# ACCIONES REQUERIDAS
1. Según el texto sobre la Coca Sarli, ¿por qué no resultan incómodas las situaciones extrañas en las que a veces se encuentran los actores durante un rodaje? Responda en una a tres oraciones.
2. Retome el texto sobre la Coca Sarli después de su última oración y continúe escribiéndolo.

# FRAGMENTO SELECCIONADO

Se fue del todo la Coca Sarli; ya se había ido antes, pero como volvió un par de veces, se nos antojaba eterna, igual que Buenos Aires para Borges.
Como soy muchacho de otro tiempo, nunca pude estar en época para pensar que sus películas eran eróticas, al menos no en su sentido restrictivo: son, como ella misma, objetos de culto inclasificables. Las categorías del arte no las tocan; son una gran fortuna. Objetos únicos, en el vértice de algo inexplicable y maravilloso: la justificación erótica no fue más que la excusa para abrir la puerta a algo enorme, a una bocanada de sentido impronunciable, censurado.
Sus retruécanos y mohines son patrimonio de los argentinos, tanto o más que los poemas de Girondo o las piruetas de Piluso. No hay rodaje en el que los actores no nos encontremos a veces en una zona extraña que sería incómoda si no fuera porque siempre hay una frase de la Sarli que libera el síntoma y la transforma en risible: “Chupe, Jorge, que es trabajo”, cada vez que actores y actrices nos vemos en escenas íntimas entre extraños, “Qué tiempo loco”, cuando dos tomas no pegan porque las nubes se movieron o porque se filmó un mes después, sin olvidar el “Ay, pero ¿cuántos son?”, frase mágica de uso general que sirve para mil circunstancias, como el Avemaría.

# DATOS SIN PROCESAR
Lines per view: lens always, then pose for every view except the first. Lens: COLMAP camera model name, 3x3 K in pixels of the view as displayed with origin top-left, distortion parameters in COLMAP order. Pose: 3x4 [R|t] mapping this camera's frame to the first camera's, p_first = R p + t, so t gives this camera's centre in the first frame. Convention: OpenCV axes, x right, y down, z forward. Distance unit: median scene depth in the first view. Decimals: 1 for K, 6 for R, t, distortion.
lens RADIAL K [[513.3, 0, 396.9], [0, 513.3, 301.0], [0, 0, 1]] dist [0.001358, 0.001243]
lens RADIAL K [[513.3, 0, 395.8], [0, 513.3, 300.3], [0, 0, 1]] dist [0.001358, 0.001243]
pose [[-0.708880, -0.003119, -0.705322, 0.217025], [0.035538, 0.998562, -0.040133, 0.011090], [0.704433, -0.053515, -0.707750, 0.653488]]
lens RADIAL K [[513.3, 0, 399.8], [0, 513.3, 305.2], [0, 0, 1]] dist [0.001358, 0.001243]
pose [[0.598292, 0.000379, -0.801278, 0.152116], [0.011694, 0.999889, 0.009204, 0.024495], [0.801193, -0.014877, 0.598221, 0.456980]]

==

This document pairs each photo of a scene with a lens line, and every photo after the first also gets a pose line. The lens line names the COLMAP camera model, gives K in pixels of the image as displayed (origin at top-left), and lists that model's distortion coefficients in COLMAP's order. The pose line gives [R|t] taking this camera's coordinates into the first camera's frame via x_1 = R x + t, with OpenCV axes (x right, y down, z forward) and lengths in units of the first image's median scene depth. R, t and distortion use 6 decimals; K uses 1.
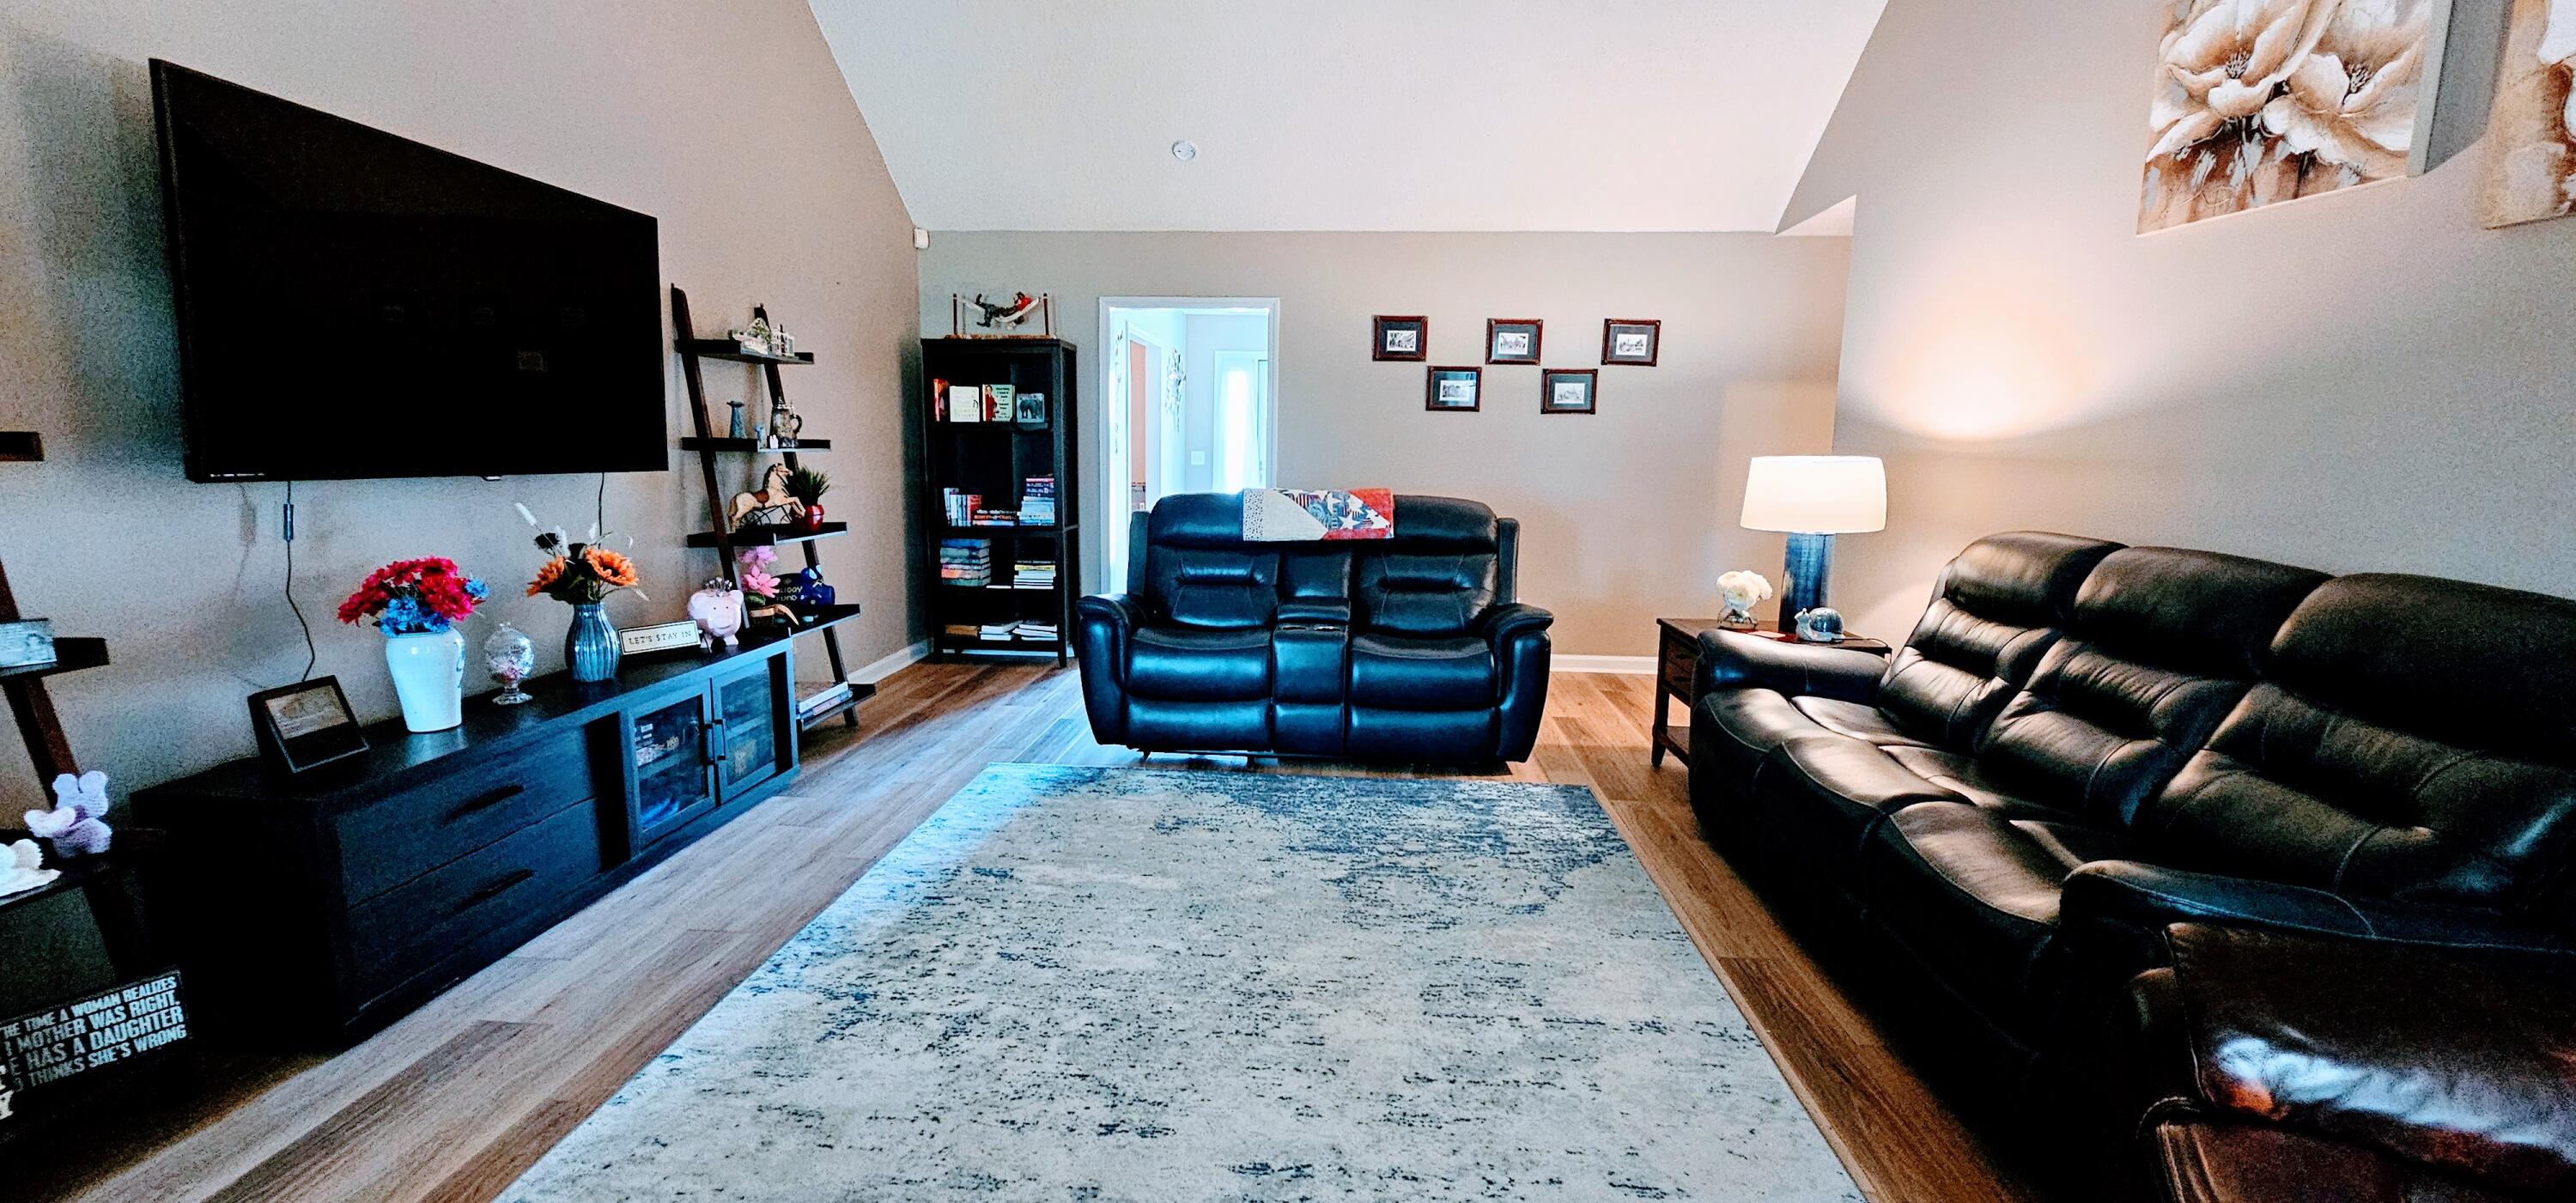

...

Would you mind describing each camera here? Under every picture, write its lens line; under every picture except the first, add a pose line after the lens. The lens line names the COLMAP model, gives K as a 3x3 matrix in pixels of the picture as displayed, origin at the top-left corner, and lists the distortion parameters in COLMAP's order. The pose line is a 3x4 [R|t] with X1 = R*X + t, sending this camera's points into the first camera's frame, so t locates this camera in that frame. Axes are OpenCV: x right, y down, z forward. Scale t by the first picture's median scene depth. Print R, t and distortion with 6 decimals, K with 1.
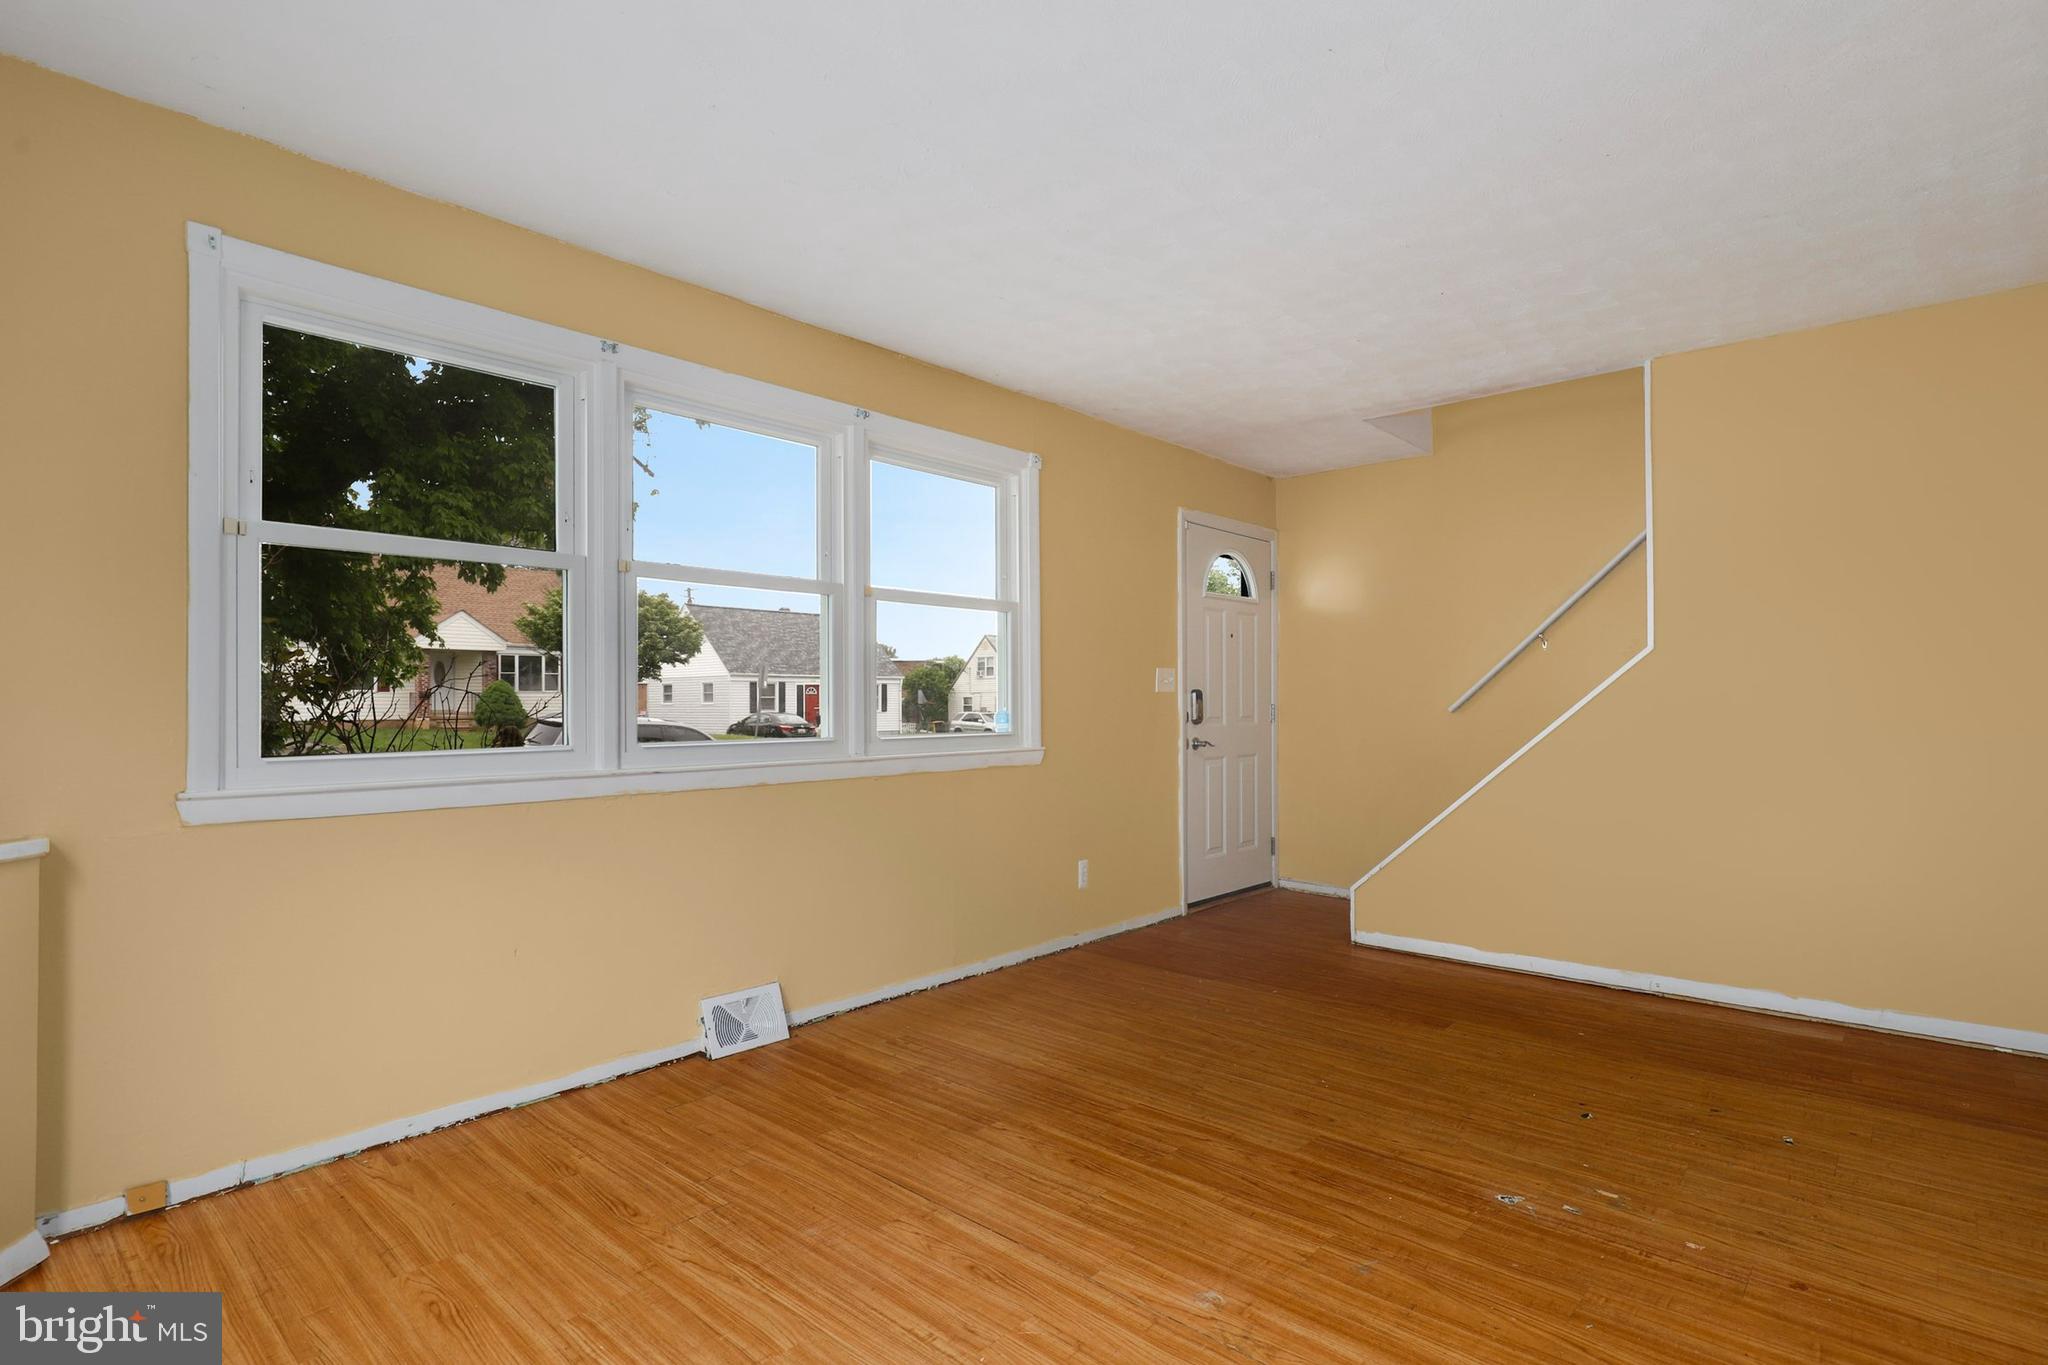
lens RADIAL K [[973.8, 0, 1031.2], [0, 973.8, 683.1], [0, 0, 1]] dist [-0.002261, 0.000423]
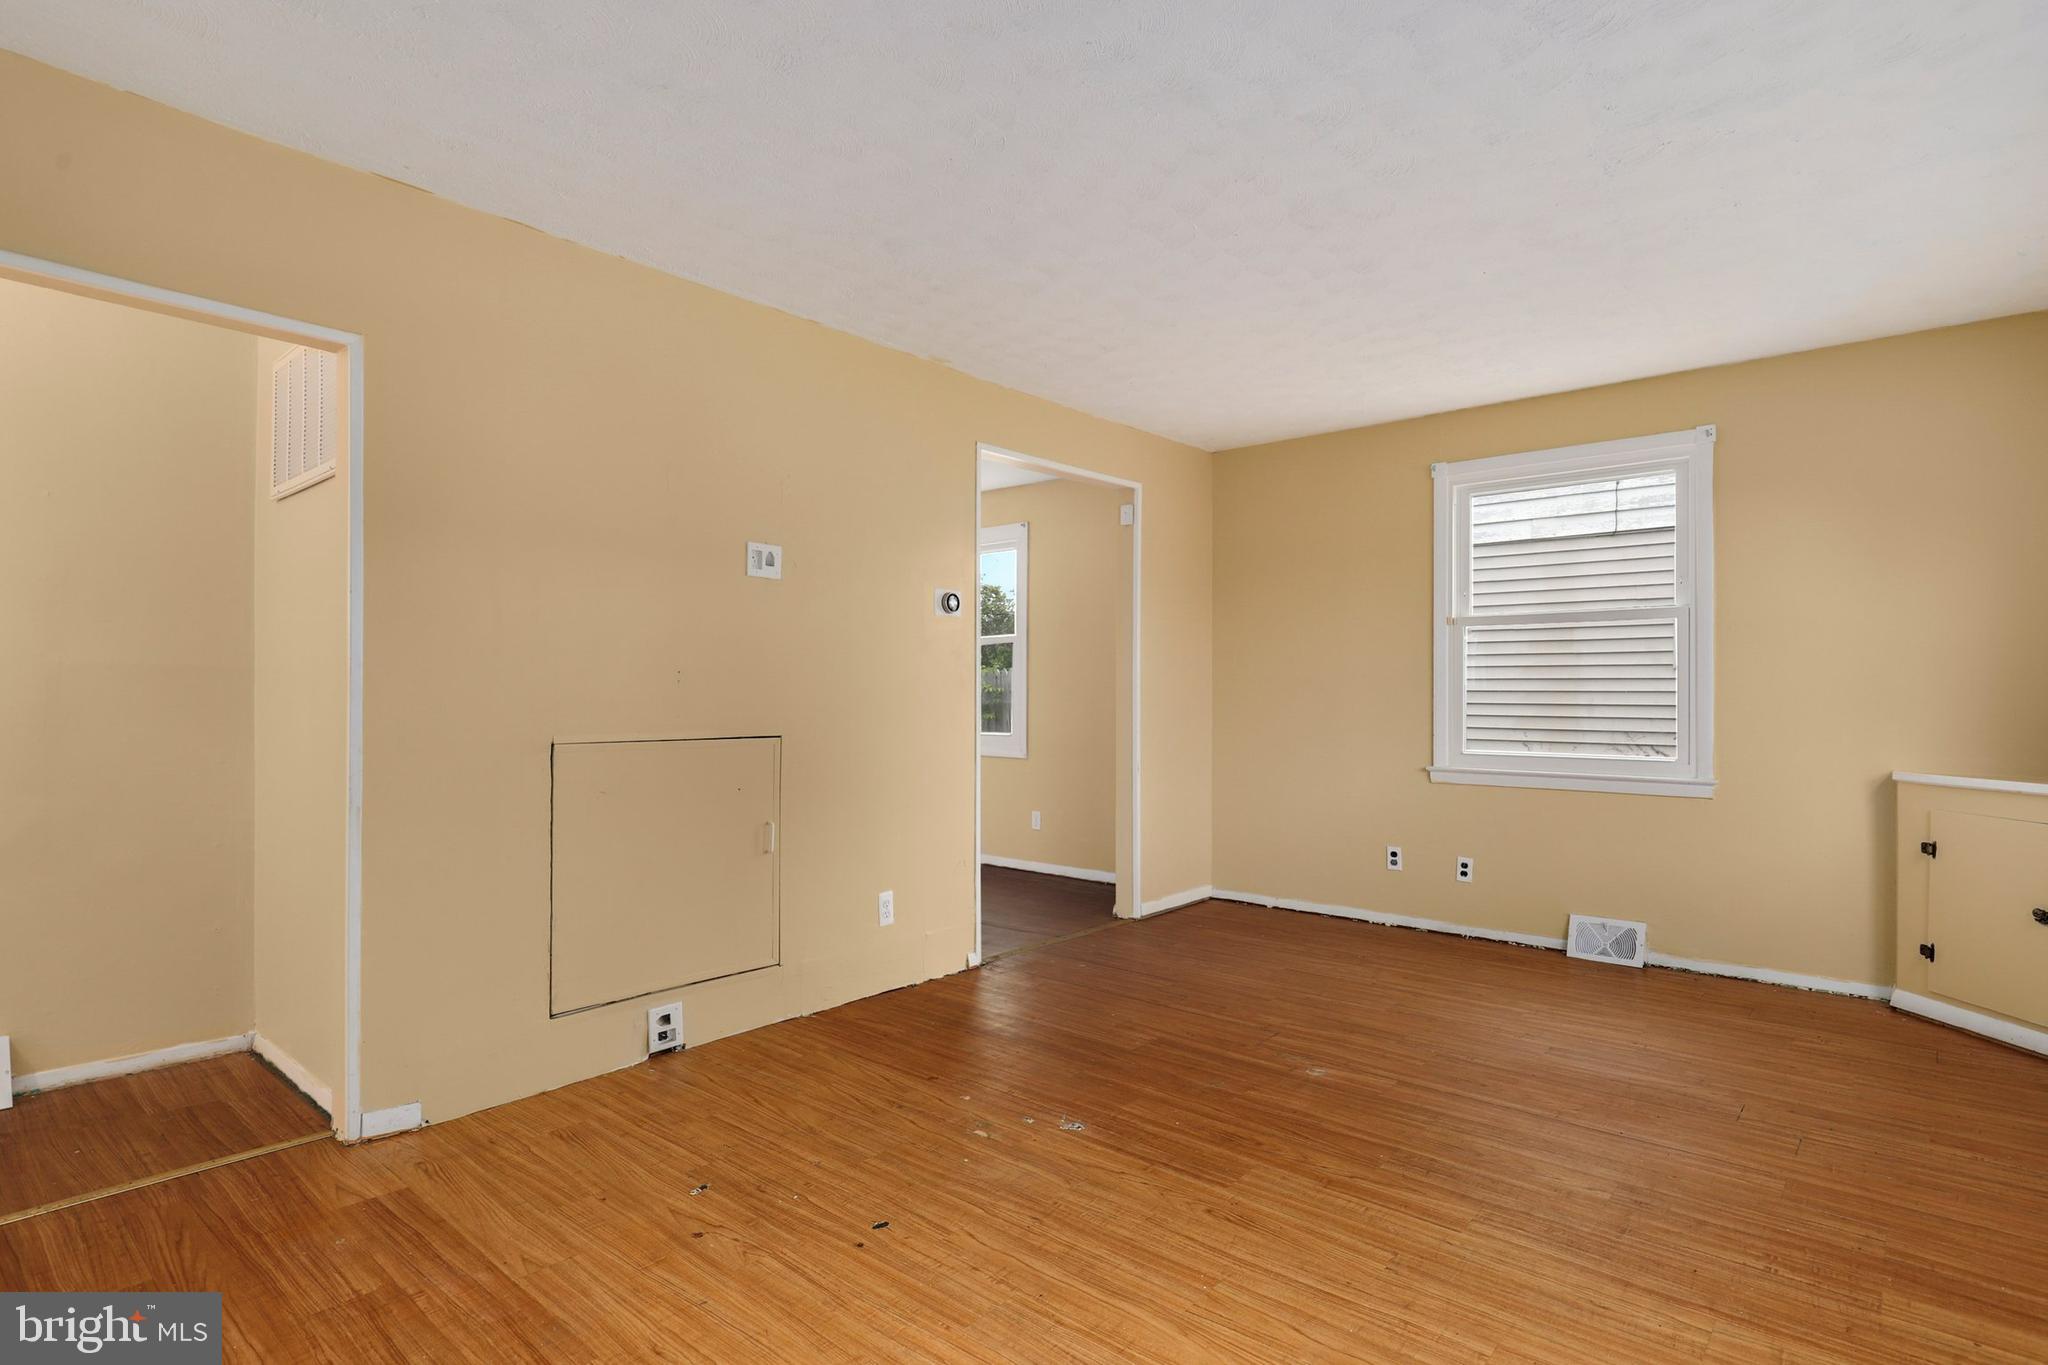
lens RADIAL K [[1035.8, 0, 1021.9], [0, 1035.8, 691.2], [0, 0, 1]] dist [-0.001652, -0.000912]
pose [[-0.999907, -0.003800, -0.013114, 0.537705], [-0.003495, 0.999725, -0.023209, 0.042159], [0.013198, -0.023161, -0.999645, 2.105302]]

# RESPUESTAS
1. No resultan incómodas porque siempre hay una frase de la Sarli que libera el síntoma y lo vuelve risible. Un ejemplo es «Chupe, Jorge, que es trabajo», que surge cuando actores y actrices se ven en escenas íntimas entre extraños.

2.
La Coca, que supo irse en tren desde Buenos Aires a París, que fue engañada y revolcada, a la vez que deseada y estudiada, que desbarató la pacatería vernácula y se convirtió en mito y en ícono y en cosa, revela un secreto callado a voces: que el cine es algo sobrenatural, bizarro y trascendente. Nos hará falta.